J'ai fait ce jeu d'une traite, charmé par sa direction artistique magnifique, mais je n'étais pas près à m'en prendre autant dans la figure niveau émotions.
Restons sur l'aspect esthétique pour commencer, tout ici est d'une sensibilité folle, les crayonnés s’entremêlent de lavis d'encre et d'aquarelle animés d'une beauté a couper le souffle, on sentira des inspirations de Moebius, Dali ou même Miyazaki dans un monde ou poésie se marie avec étrangeté.
Nous incarnons donc Gris, une jeune femme dont on ne sait rien, et rien ne nous sera révélé a proprement parlé durant sa quête initiatique.
Nous perdons notre voix puis chutons telle une Alice dans son terrier sans fond pour atterrir dans un monde monochrome ou tout y apparait gris et fissuré.
C'est a ce moment que nous prenons les commandes, souvent minimalistes, a la manière d'un metroidvania, nous allons acquérir de nouvelles facultés au fil de notre périple.
Le monde qui nous entoure semble désert et hostile et nous ne pouvons pratiquement pas y avoir d’interaction. Chacune des capacités que nous débloquerons (en récupérant des étoiles qui nous permettront de faire grandir notre constellation) entreront alors en résonance avec la thématique de la dépression. Les couleurs du monde reviendront une a une au fil de notre progression pour illustrer d'une façon très visuelle notre travail sur nous même.

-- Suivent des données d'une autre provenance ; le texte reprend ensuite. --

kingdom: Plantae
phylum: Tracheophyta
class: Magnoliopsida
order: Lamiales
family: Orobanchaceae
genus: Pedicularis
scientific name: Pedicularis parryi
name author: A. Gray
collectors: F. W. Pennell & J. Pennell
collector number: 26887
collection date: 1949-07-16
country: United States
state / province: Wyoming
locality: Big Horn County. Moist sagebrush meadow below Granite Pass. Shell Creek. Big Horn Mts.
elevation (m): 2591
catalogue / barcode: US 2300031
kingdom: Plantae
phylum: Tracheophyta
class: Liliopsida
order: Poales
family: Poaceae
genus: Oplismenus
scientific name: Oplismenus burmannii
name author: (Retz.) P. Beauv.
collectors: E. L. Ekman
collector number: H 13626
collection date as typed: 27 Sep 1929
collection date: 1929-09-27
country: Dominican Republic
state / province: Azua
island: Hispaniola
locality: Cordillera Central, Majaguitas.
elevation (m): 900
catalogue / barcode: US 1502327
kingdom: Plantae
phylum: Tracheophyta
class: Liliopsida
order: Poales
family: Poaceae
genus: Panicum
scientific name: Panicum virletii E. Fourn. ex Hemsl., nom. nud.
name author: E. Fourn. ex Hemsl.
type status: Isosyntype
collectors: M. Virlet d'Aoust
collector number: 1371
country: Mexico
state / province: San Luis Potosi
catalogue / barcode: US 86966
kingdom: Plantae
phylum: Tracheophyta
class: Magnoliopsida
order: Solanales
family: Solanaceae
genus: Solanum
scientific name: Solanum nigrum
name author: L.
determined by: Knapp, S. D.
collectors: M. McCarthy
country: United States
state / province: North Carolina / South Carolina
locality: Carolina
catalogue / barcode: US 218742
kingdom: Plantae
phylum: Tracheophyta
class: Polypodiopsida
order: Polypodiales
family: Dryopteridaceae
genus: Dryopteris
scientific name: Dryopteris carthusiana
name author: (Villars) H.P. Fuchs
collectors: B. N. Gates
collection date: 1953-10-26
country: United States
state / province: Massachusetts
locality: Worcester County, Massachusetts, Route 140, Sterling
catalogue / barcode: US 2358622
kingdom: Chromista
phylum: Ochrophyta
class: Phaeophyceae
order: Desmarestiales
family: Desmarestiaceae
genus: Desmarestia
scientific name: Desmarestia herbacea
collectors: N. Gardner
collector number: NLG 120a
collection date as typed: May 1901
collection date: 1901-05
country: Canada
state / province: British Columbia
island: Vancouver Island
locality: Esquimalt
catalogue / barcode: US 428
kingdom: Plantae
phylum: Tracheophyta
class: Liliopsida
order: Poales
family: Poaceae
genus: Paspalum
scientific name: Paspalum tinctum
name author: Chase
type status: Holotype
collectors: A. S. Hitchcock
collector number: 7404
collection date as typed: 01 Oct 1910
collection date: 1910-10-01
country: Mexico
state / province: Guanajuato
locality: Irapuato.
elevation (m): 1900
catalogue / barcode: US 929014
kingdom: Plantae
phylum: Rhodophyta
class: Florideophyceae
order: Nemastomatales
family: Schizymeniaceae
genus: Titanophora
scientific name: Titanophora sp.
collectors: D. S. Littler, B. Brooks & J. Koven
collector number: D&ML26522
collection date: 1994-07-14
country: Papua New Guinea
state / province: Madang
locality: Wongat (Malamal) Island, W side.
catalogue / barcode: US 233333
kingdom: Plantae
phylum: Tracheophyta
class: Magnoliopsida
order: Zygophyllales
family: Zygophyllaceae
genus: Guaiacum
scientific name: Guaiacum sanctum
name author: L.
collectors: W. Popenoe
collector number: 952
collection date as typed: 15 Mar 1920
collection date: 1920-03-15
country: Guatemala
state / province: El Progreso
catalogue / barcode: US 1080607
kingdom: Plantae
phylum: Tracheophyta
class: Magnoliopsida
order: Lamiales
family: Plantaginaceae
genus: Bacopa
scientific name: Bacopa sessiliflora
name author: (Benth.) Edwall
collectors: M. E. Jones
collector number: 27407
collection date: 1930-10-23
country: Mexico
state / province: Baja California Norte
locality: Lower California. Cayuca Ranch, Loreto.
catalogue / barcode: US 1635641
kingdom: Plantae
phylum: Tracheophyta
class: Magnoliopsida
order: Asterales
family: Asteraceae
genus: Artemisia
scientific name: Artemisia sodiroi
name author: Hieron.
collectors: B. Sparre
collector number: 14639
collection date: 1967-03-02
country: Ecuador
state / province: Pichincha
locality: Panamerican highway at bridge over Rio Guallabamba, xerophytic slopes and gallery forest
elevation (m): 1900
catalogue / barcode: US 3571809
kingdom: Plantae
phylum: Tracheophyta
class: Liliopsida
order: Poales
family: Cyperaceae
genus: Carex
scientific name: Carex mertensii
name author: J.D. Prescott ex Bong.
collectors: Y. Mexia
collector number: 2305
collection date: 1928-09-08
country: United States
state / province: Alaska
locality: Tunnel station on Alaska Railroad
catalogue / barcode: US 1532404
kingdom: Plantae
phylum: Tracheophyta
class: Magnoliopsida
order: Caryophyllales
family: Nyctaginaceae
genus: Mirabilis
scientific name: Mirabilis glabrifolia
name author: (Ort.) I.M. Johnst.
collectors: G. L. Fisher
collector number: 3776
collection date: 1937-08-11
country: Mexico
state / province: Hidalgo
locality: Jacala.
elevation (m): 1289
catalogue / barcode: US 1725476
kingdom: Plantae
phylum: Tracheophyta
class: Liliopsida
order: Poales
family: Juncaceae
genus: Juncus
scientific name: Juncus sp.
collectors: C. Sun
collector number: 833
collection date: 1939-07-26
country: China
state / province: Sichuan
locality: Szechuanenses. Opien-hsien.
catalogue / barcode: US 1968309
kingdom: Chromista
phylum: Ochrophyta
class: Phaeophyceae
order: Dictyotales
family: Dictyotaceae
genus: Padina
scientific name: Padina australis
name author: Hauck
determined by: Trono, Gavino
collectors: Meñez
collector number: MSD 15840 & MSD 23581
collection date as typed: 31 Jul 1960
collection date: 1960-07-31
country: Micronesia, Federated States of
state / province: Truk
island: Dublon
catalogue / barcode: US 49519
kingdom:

Pour ne pas nous envoler face à une tempête nos seules options sont d'y faire face kit a perdre pied ou de s'ancrer comme une pierre dans le sol. Nous pourrons prendre notre envol pour nous propulser grâce aux papillons/oiseaux, nous immerger dans l'eau pour explorer nos peurs les plus profondes, raviver les lumières et retrouver notre propre voix (et même voie) pour réparer les fissures du monde.
Il y a des images très fortes de cet ennemi sombre qui nous pourchasse pour finalement nous ressembler et nous dévorer nous même (au sens propre comme figuré).
L'épilogue nous aménera à réparer cette statue brisée de nous même, nous accepter, pleurer et finalement s'aimer avant de gravir les étoiles sans entrave.
Le récit bien que muet m'a particulièrement touché, d'autant plus traversant moi même une période de dépression j'imagine. je pense qu'il pourra m'aider, d'une certaine manière à aller mieux. Une aventure a vivre au moins une fois quelle que soit sa sensibilité et qui prouve d'une jolie manière, que le jeu vidéo est un art et qu'il n'est pas décérébré :)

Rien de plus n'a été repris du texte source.